Nevertheless, Solarcentury made hay while the sun shone and in the three years of “relative policy stability” Berry says the solar industry enjoyed until March 2015, the company continued to grow and installed a number of landmark projects. London South Bank’s Tate Modern now boasts an 82kW rooftop system, while the 1.1MW system Solarcentury installed atop Blackfriars Bridge stole headlines when it was completed.

Berry’s favourite project however remains the 390kW system it installed on the Cooperation Insurance group’s CIS tower about a decade ago. The panels pack a modest 80W each – the most powerful available at the time – but the system was a signal of intent for what was a burgeoning cottage industry at the time.

“I still love that for all sorts of reasons. It's ten years old now, but it's still a very iconic installation and again done at a time when we were trying to create a market,” Berry said.

Looking forward, Solarcentury expects to maintain EPC activity for the coming year and has a 1.2 ROC pipeline to pursue. Its commercial rooftop business is also expected to continue strong growth and its recent partnership with IKEA, which sees the company replace the troubled Chinese supplier Hanergy, will add “another strand” to the company’s “commitment to UK rooftops”.

This extends as far as developing its own, aesthetically pleasing modules like Sunstation which Berry said have been targeted at the UK’s desire for “good looking solar”. Solarcentury is acutely aware of how tough the UK market will be in the coming months under the new FiT regime but, through a commitment to innovation and new product development, has backed UK solar to rebound in a big way.
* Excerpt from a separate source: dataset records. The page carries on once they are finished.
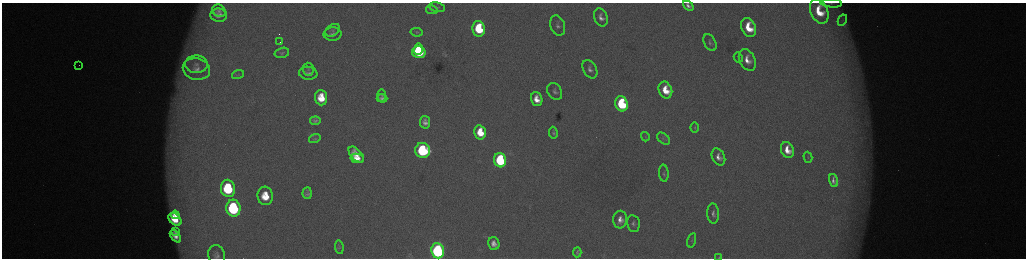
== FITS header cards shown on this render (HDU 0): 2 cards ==
NAXIS1  =                 2048 /fastest changing axis
NAXIS2  =                  512 /next to fastest changing axis

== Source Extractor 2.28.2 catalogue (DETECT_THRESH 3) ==
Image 2048 x 512 px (HDU 0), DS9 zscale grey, zoomed out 1/2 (1 PNG px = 2 x 2 image px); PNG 1028 x 260 px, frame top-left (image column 1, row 511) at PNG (2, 3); each listed source drawn as its Kron ellipse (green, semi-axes under 4 px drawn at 4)
Background 177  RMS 2.1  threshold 6.2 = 3 sigma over >= 5 px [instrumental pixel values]
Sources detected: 75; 4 cannot appear on this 1/2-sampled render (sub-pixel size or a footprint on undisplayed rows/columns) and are neither listed nor drawn; the other 71 listed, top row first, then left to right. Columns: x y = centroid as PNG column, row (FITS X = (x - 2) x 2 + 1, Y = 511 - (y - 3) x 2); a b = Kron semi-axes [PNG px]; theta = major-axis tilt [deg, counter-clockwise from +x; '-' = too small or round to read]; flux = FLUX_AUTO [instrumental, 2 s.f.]
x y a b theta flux
831 3 11 4 -4 1300
688 6 6 3 -41 1700
437 7 8 5 -12 810
432 10 6 3 -11 460
219 11 7 6 - 1500
819 11 13 8 -66 13000
219 15 8 6 -5 2900
601 17 9 6 -69 2900
842 20 6 2 63 580
558 26 10 7 -72 1900
749 27 10 7 -67 12000
479 29 8 6 -79 23000
333 30 8 5 37 1200
417 32 6 4 -9 520
333 34 9 6 1 2300
280 42 2 1 - 500
710 43 9 5 -62 1300
419 49 5 3 - 12000
419 52 7 6 - 30000
282 53 7 5 14 980
738 58 5 4 - 610
747 60 11 7 -64 5100
196 64 11 9 -2 3500
79 65 2 1 - 200
196 69 14 10 -13 4600
308 69 6 5 - 970
590 69 10 6 -62 2300
308 73 9 6 -7 1800
238 75 6 4 17 570
665 90 9 6 -67 9900
555 91 9 7 -57 1600
382 95 6 4 -86 830
321 98 8 6 -86 10000
382 98 5 4 - 1600
537 99 7 5 -72 5400
621 104 8 6 -70 41000
315 121 5 3 - 990
425 122 6 5 - 2400
695 128 5 4 - 540
480 132 7 5 -76 11000
553 133 6 4 -80 880
645 137 5 4 - 500
315 139 6 4 17 560
664 139 7 5 -42 1200
423 150 8 7 - 59000
787 150 8 6 -66 6700
356 155 10 5 -47 6500
718 157 9 6 -64 3200
808 157 5 3 - 500
357 158 6 4 -11 5800
500 160 7 6 - 51000
664 173 9 4 -85 1000
833 180 7 4 -75 1700
228 188 8 7 - 36000
307 193 6 4 85 1400
265 196 9 7 -83 12000
233 208 8 7 - 62000
713 213 10 6 -88 1800
175 215 4 3 - 3400
175 219 7 5 -43 9500
620 220 9 7 88 3600
633 224 8 6 -80 1600
175 232 3 2 - 900
175 236 7 4 -52 2900
692 240 7 3 76 660
494 243 6 5 - 3000
339 247 7 4 -84 550
438 251 7 6 - 130000
577 252 5 3 - 760
216 255 10 8 -77 2000
719 257 4 2 - 300
At the frame edge (FLAGS 8, measured only in part): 5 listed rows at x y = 831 3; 688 6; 438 251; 216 255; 719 257
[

And, in the meantime, Solarcentury has a burgeoning international portfolio where it continues to do work. Berry expects the “fruits of that overseas investment” to become visible this year and has not ruled out that process accelerating, perhaps into additional territories.

The experience and, perhaps more importantly, people it has acquired over 15 years of pushing solar in the UK has left Solarcentury in an ideal position to exploit its position. “It's testimony to the quality and the expertise we've been able to deploy in the UK – we're now able to export that all over the world,” Berry said.